PAGE EXTRACT:
□ □ □ □ □ □ □

Marks of Christian Community: Exercise of Spiritual Gifts, Romans 12:3-8
In his book on the Holy Spirit,
theologian Sinclair Ferguson points out that the doctrine of spiritual gifts
today divides the church in a way that the doctrine of the sacraments did in
the Reformation period in the sixteenth century. That might make us want to avoid the topic. Or it may cause us only to look at it from a
purely dogmatic and confrontational point of view. But the verses before us argue for a
different approach. Nothing is more
necessary for the health and the spiritual prosperity of the church than the
proper exercise of spiritual gifts. It
is not necessary, in fact, to get bogged down over a few of the more miraculous
gifts (like tongues, miracle-working, or prophesy) because what we see here is
that many if not most of the spiritual gifts are a bit more “boring” – things
like giving and serving and leadership and so on. Whatever our stance on these issues, our text
compels us to find a Biblical understanding of the spiritual gifts. In our
text, the apostles does three things. He
argues for their necessity, for the prerequisites of the gifts, and then for
the exercise of the gifts. Let us look
at each of these in turn.

□ □ □ □ □ □ □

INFORMATION SHOWN:
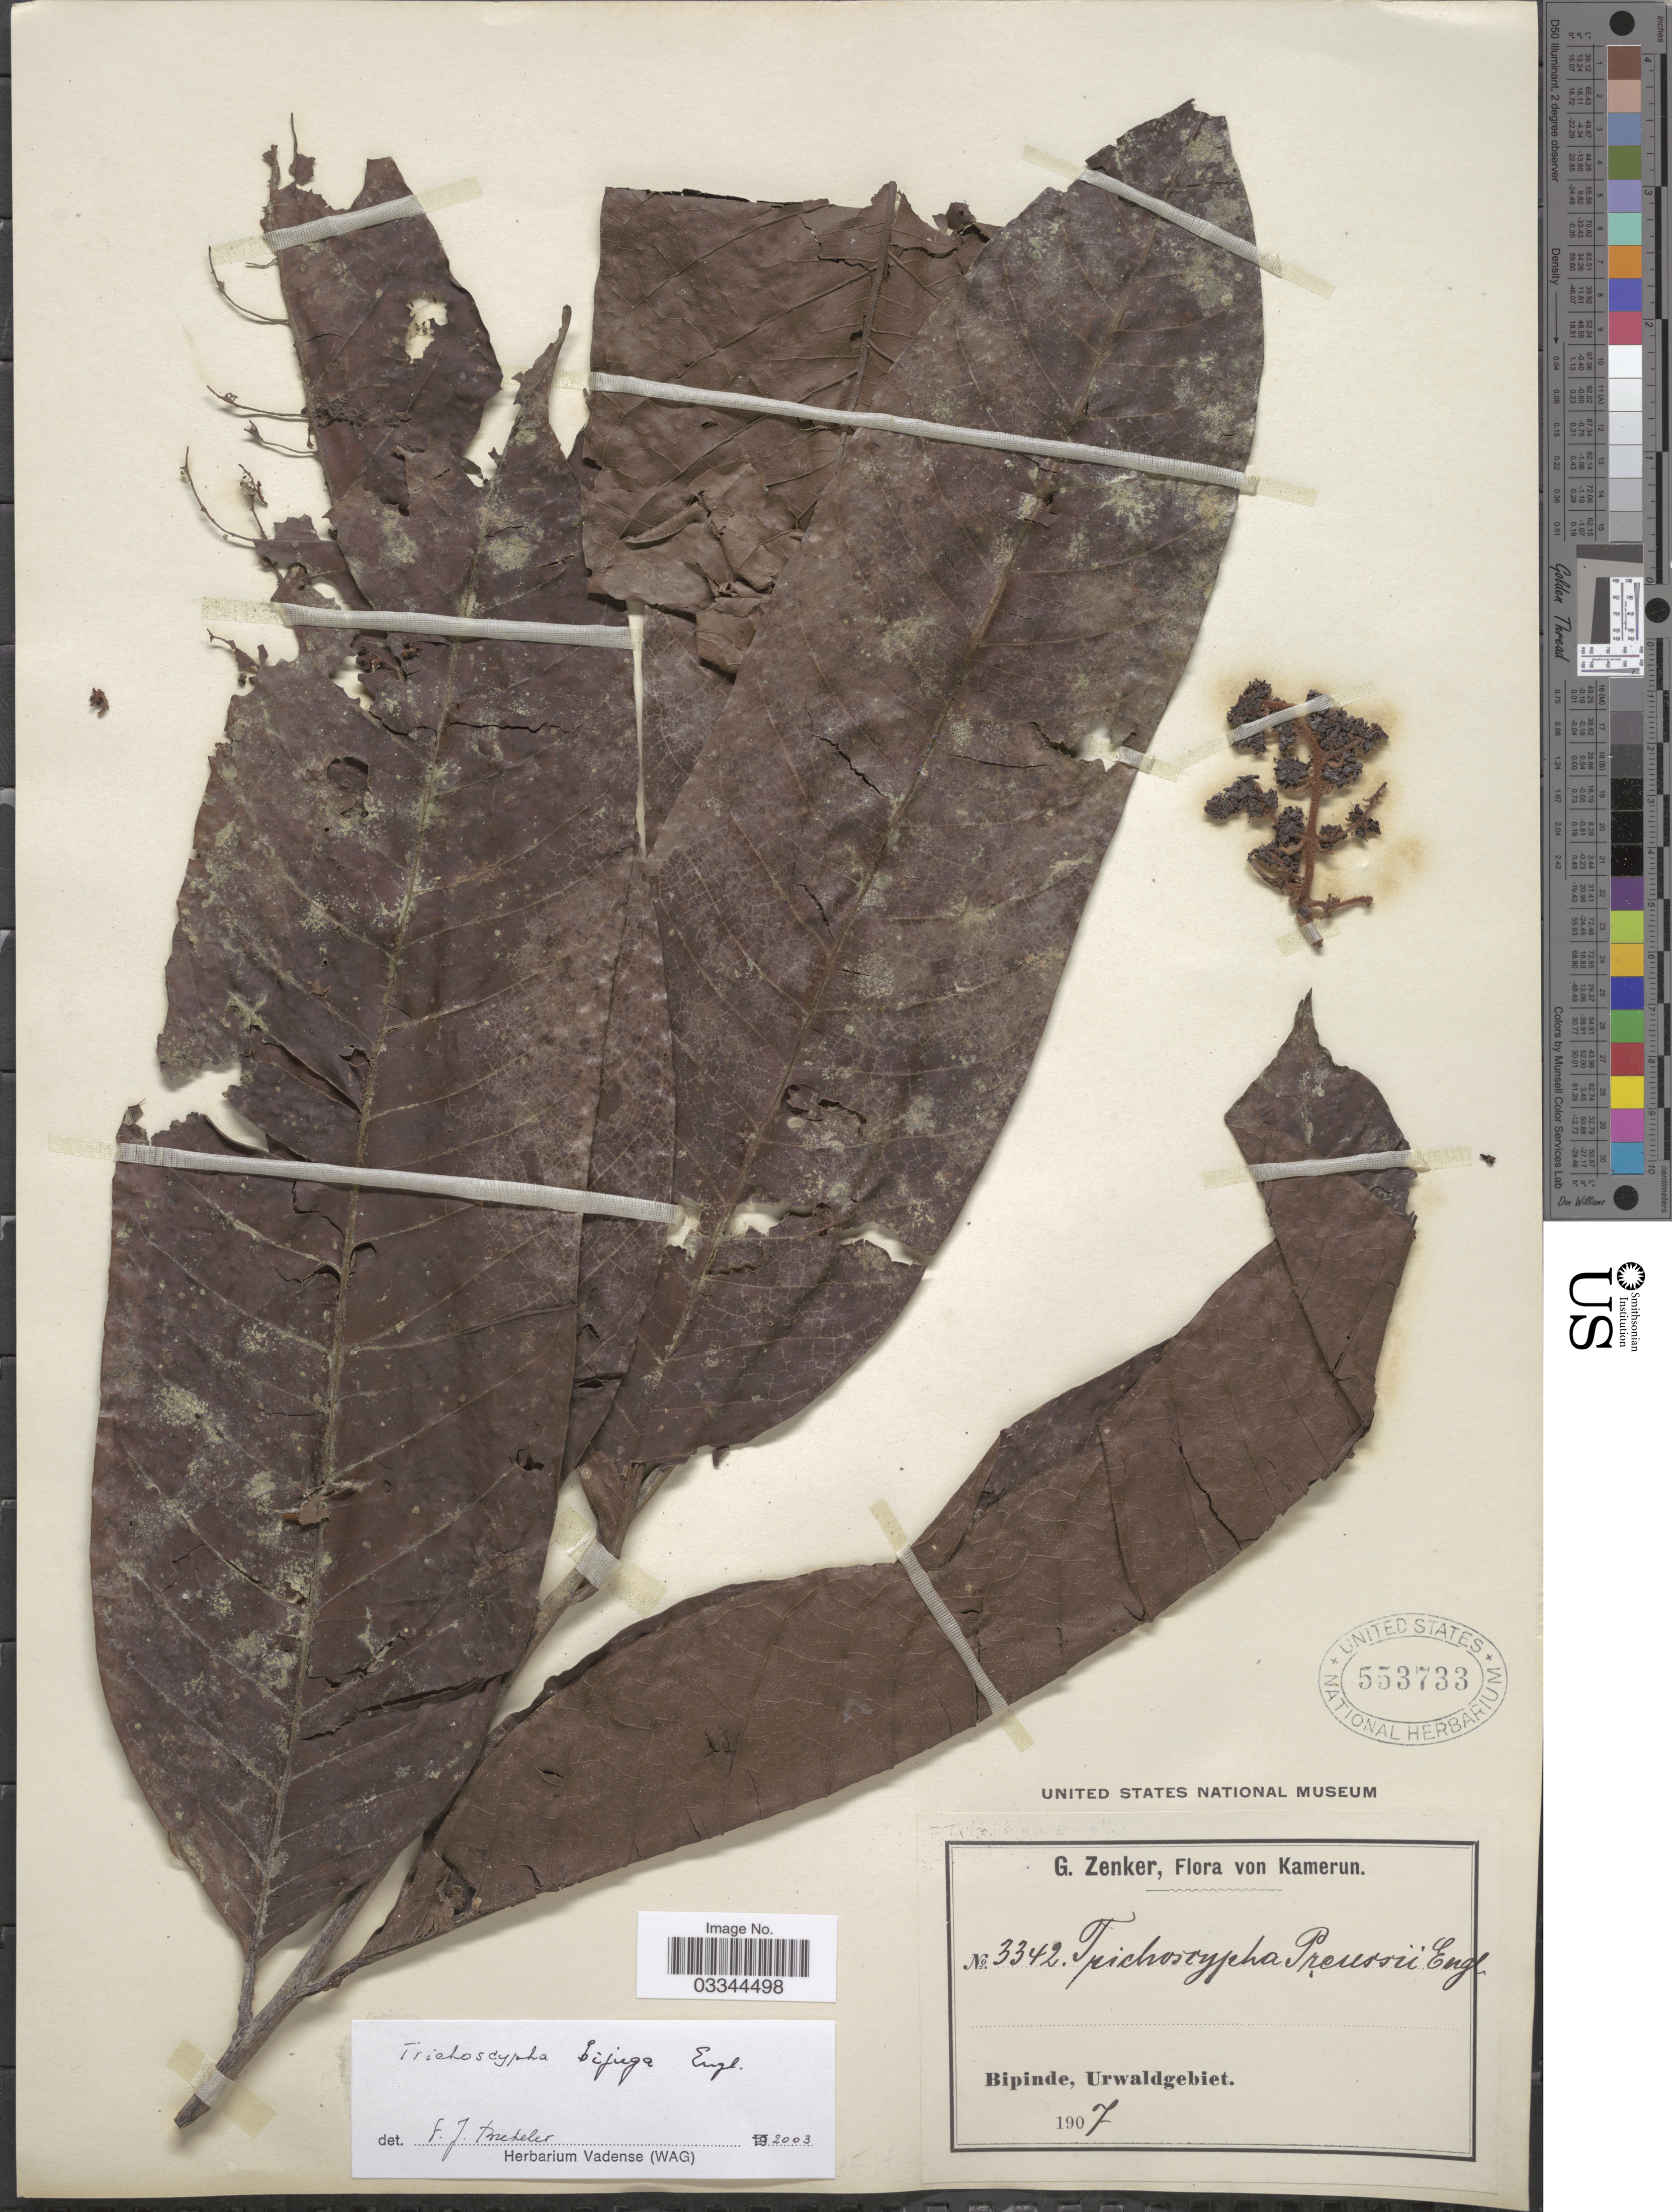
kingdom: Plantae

□ □ □ □ □ □ □

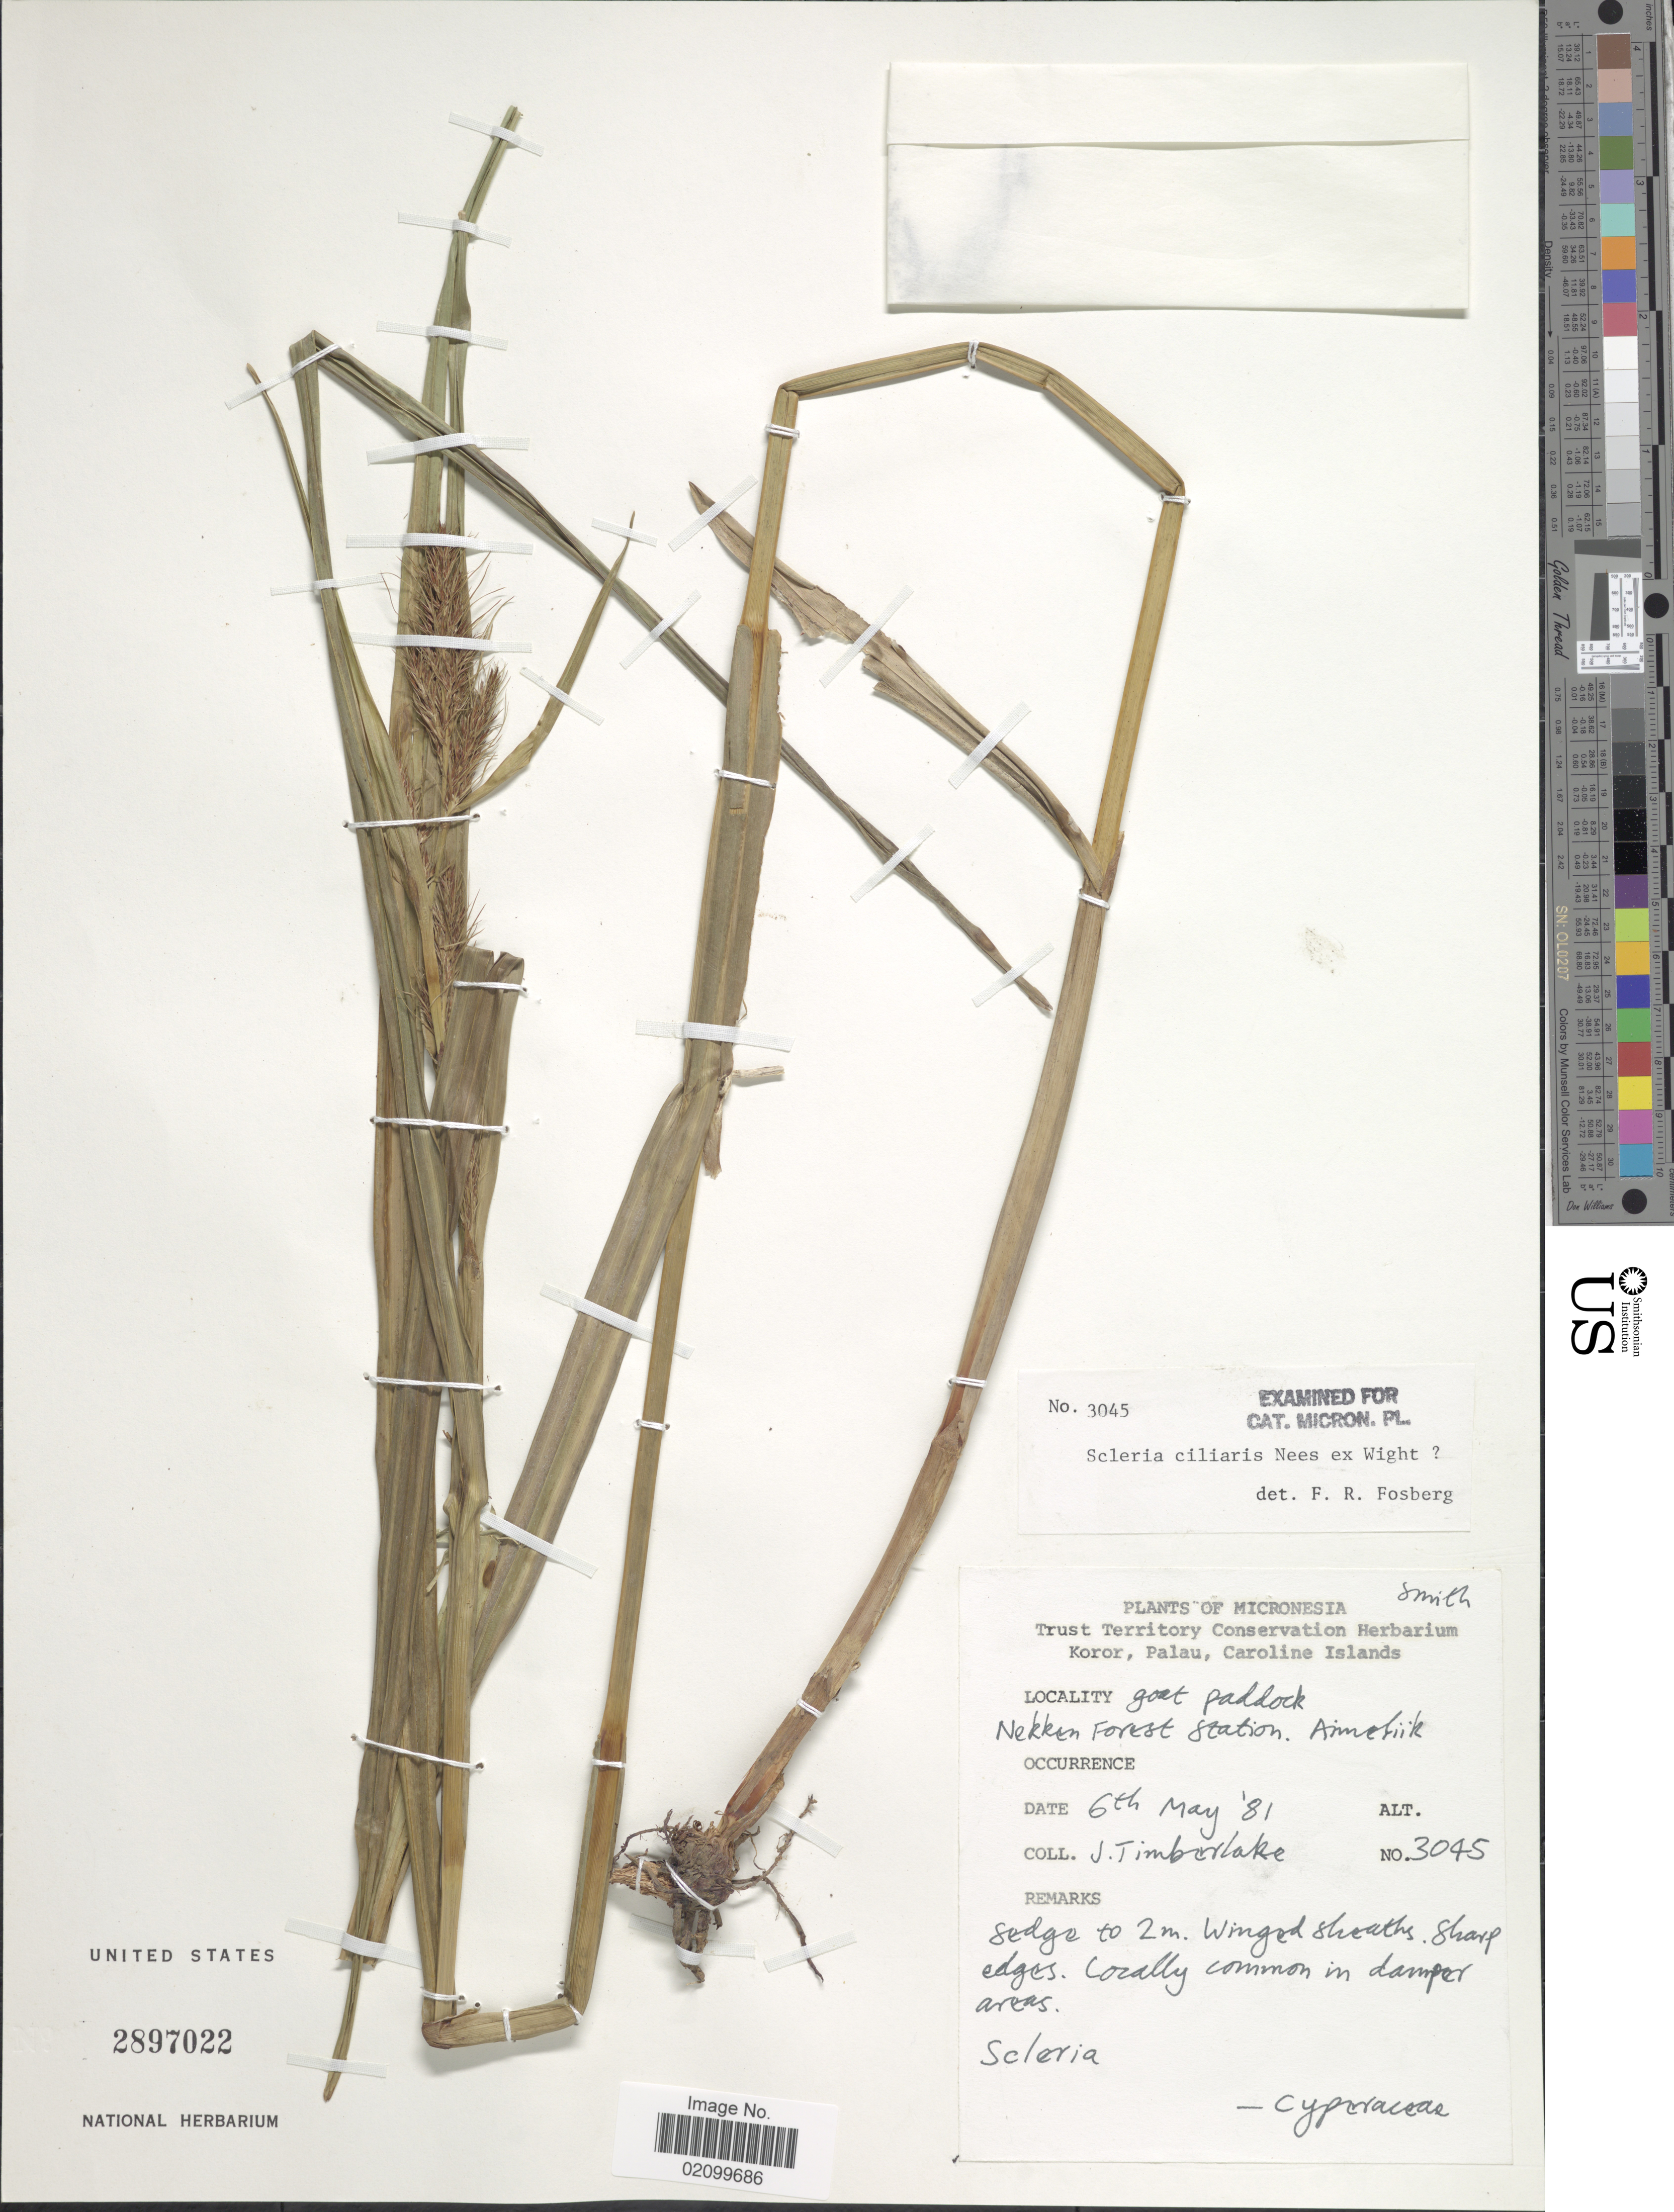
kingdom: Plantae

□ □ □ □ □ □ □

THE TASKS:
**a.** In the text on spiritual gifts in Romans 12:3-8, which doctrine is said to have divided the church in the sixteenth century the way spiritual gifts divide it today?
**b.** Carry the text on spiritual gifts forward from its final sentence.
The items are not needed for anything here.

TASK-BY-TASK ANSWERS:
**a.** The doctrine of the sacraments.

**b.**
The Necessity of the Spiritual
The apostle begins the next
section in this chapter with the word for: “For by the grace given to me
I say . . .” (3). This points us back to
the first two verses. There Paul had
called us, on the basis of the mercies of God, to devote ourselves wholly to
him, not conforming ourselves to the world but by being transformed by the
renewing of our minds. Now the question
is, how does that call to devotedness to God lead into the discussion of verses
3 and following? Verses 3-8 deal with
spiritual gifts. Therefore the question
is, how is our consecration to God connected to our giftedness for the
church? In other words, he seems to be
grounding our holiness in some sense in the exercise of the spiritual
gifts. Why is this so?
It is this way for a number of
reasons. One reason is that we cannot be
wholly committed to God without being committed to God’s people. To be committed to God is to be committed to
his people. Those who want nothing to do
with the church have put a question mark upon their commitment to God. We cannot love God without loving his people,
and loving people means serving them.
This is what the apostle John said: “everyone who loves the Father loves
whoever has been born of him” (1 Jn. 5:1).
Note that important word whoever.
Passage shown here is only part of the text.